Provided entries: Begin

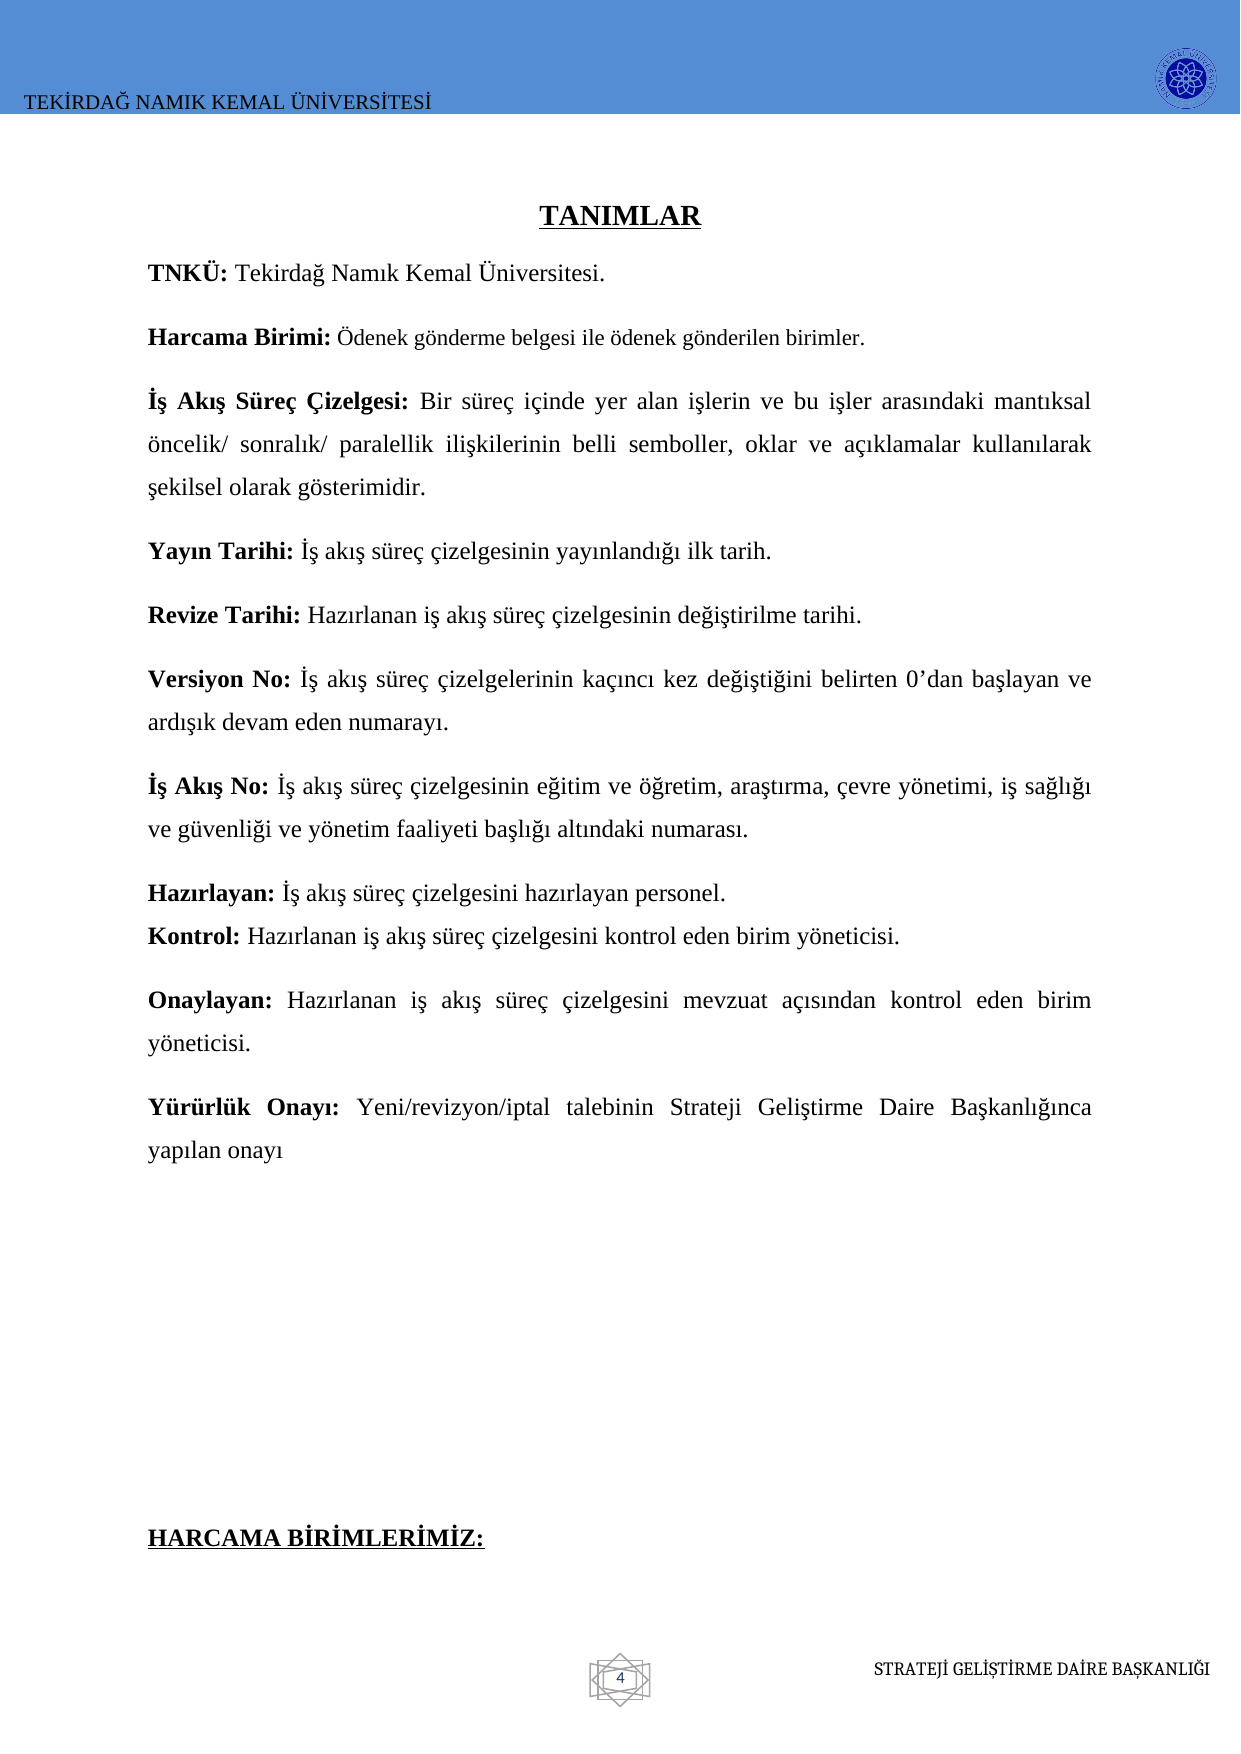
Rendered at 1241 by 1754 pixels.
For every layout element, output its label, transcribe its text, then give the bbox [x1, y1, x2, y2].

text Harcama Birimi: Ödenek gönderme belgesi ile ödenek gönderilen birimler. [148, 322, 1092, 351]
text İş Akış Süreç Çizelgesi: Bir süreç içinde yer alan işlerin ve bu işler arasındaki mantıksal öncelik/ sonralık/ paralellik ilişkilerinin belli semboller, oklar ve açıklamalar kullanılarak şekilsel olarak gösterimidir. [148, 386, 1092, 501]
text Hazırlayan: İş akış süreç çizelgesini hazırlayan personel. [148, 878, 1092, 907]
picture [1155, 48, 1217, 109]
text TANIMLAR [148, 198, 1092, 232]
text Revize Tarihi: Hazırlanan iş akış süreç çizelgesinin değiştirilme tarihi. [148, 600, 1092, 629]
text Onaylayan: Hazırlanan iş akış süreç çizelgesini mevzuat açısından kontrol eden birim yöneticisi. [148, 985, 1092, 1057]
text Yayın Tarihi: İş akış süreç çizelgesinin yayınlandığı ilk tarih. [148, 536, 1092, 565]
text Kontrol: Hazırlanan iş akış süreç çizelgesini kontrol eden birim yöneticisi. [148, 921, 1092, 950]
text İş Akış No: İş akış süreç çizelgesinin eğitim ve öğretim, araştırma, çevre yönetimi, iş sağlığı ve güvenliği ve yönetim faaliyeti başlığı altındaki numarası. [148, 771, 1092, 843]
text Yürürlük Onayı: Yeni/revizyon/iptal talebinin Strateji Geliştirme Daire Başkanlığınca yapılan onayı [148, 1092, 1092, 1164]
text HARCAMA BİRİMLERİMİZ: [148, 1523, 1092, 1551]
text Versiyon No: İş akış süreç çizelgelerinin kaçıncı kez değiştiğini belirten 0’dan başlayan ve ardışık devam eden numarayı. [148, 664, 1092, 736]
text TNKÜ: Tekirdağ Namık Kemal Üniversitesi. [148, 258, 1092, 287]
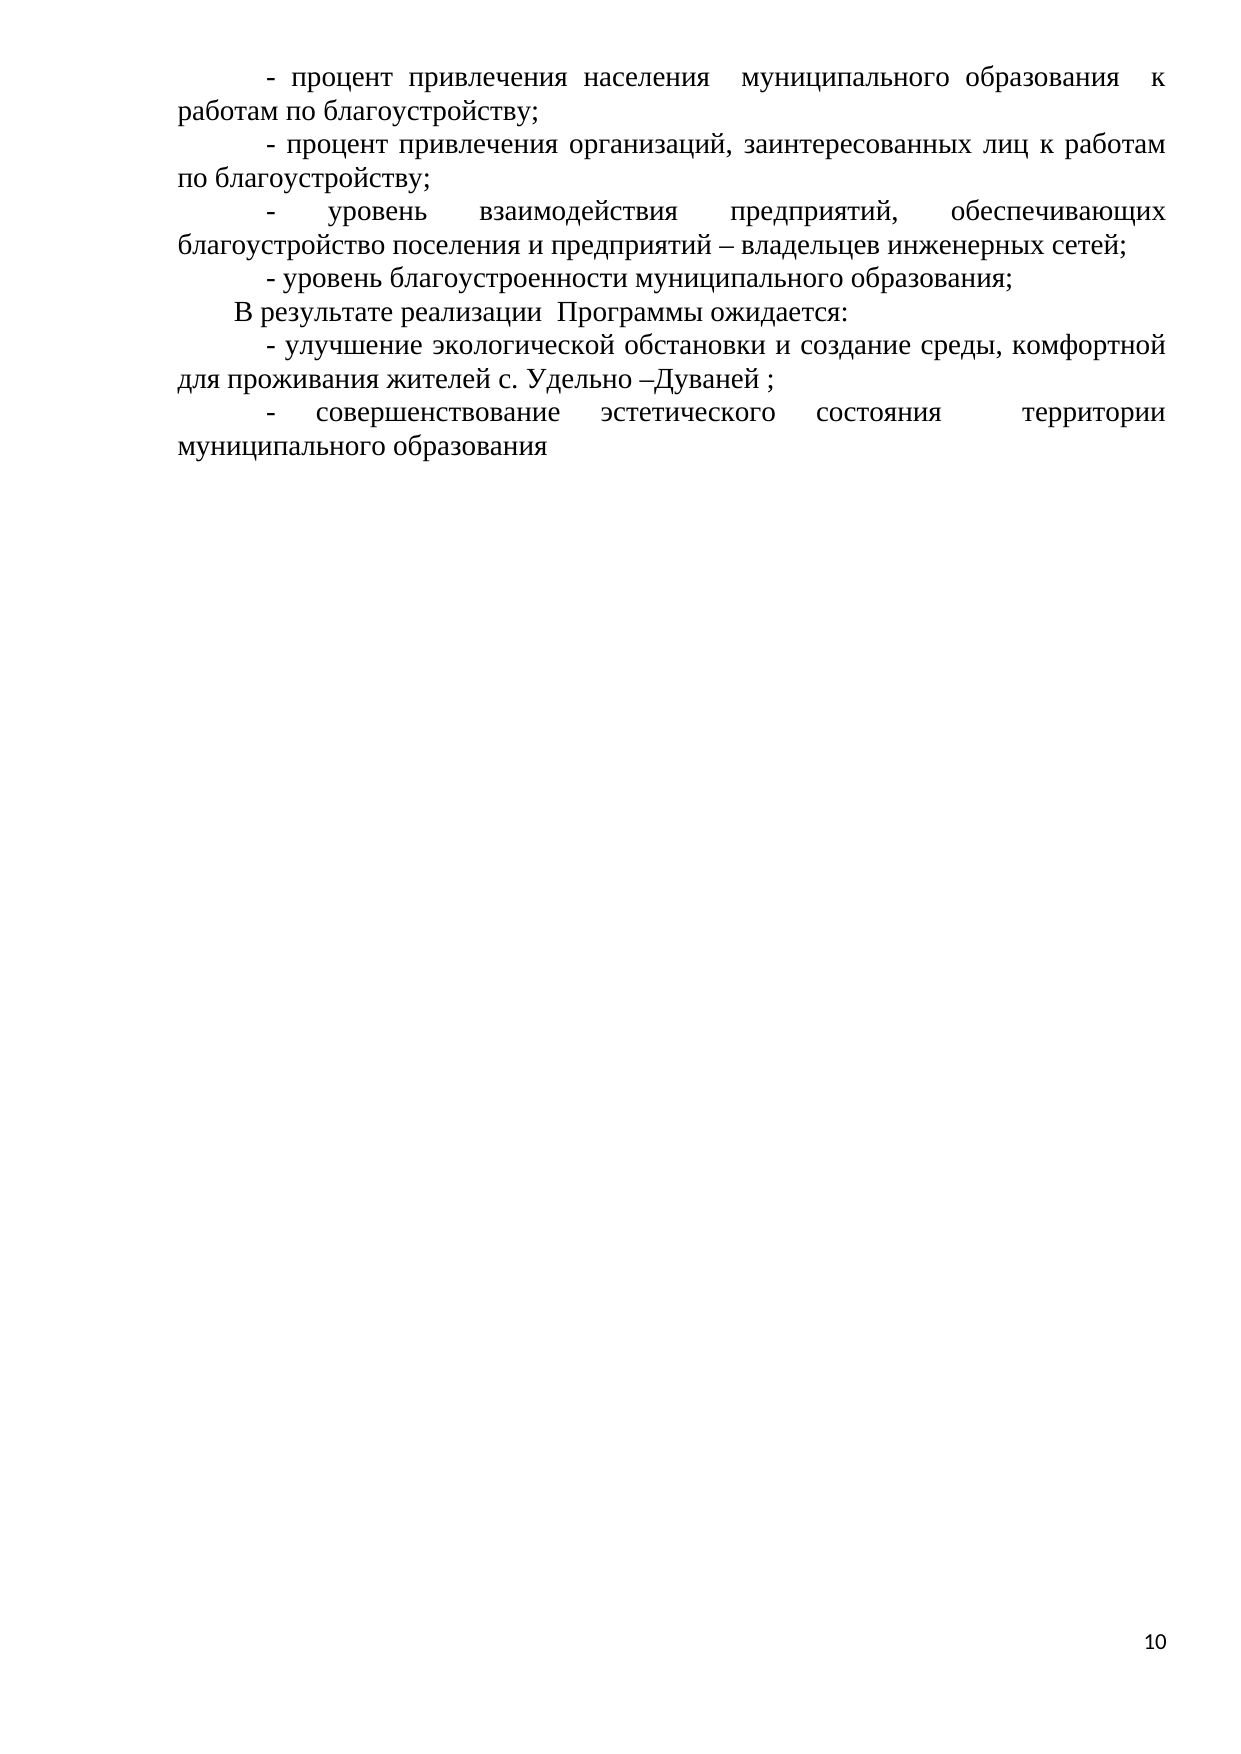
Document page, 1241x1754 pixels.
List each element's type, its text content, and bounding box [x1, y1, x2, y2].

Provided entries: End
Provided entries: Begin

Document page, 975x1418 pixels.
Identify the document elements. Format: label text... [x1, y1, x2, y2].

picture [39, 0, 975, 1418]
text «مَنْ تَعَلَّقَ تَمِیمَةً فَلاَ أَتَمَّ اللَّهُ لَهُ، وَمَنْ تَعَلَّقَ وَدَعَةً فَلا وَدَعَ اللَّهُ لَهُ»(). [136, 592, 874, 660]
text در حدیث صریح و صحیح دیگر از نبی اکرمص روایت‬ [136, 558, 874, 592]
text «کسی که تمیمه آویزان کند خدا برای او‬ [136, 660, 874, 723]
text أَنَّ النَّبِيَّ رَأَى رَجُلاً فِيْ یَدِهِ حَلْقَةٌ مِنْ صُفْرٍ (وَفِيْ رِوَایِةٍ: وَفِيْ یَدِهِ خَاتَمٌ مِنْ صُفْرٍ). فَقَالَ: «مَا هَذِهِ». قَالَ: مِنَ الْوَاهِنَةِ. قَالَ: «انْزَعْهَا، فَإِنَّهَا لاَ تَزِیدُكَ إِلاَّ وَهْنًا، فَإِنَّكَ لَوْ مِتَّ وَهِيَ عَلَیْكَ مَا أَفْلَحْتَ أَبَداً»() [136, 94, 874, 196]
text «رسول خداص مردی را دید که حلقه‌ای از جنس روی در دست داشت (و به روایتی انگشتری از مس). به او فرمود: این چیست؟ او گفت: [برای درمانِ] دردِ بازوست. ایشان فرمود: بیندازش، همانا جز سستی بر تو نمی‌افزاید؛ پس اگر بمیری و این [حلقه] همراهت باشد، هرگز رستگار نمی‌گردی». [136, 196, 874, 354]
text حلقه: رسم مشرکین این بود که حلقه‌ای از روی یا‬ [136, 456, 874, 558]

Provided entries: End

Both the line containing "For every layout" and the line containing "List each element's" above belong in the output, as do the lines between them. Print them exactly, without pictures.

For every layout element, output its label, transcribe its text, then give the bbox [x1, y1, x2, y2].

text Harcama Birimi: Ödenek gönderme belgesi ile ödenek gönderilen birimler. [148, 322, 1092, 351]
text İş Akış Süreç Çizelgesi: Bir süreç içinde yer alan işlerin ve bu işler arasındaki mantıksal öncelik/ sonralık/ paralellik ilişkilerinin belli semboller, oklar ve açıklamalar kullanılarak şekilsel olarak gösterimidir. [148, 386, 1092, 501]
text Hazırlayan: İş akış süreç çizelgesini hazırlayan personel. [148, 878, 1092, 907]
picture [1155, 48, 1217, 109]
text TANIMLAR [148, 198, 1092, 232]
text Revize Tarihi: Hazırlanan iş akış süreç çizelgesinin değiştirilme tarihi. [148, 600, 1092, 629]
text Onaylayan: Hazırlanan iş akış süreç çizelgesini mevzuat açısından kontrol eden birim yöneticisi. [148, 985, 1092, 1057]
text Yayın Tarihi: İş akış süreç çizelgesinin yayınlandığı ilk tarih. [148, 536, 1092, 565]
text Kontrol: Hazırlanan iş akış süreç çizelgesini kontrol eden birim yöneticisi. [148, 921, 1092, 950]
text İş Akış No: İş akış süreç çizelgesinin eğitim ve öğretim, araştırma, çevre yönetimi, iş sağlığı ve güvenliği ve yönetim faaliyeti başlığı altındaki numarası. [148, 771, 1092, 843]
text Yürürlük Onayı: Yeni/revizyon/iptal talebinin Strateji Geliştirme Daire Başkanlığınca yapılan onayı [148, 1092, 1092, 1164]
text HARCAMA BİRİMLERİMİZ: [148, 1523, 1092, 1551]
text Versiyon No: İş akış süreç çizelgelerinin kaçıncı kez değiştiğini belirten 0’dan başlayan ve ardışık devam eden numarayı. [148, 664, 1092, 736]
text TNKÜ: Tekirdağ Namık Kemal Üniversitesi. [148, 258, 1092, 287]
Document page, 1241x1754 pixels.
List each element's type, its text content, and bounding box [x1, y1, x2, y2].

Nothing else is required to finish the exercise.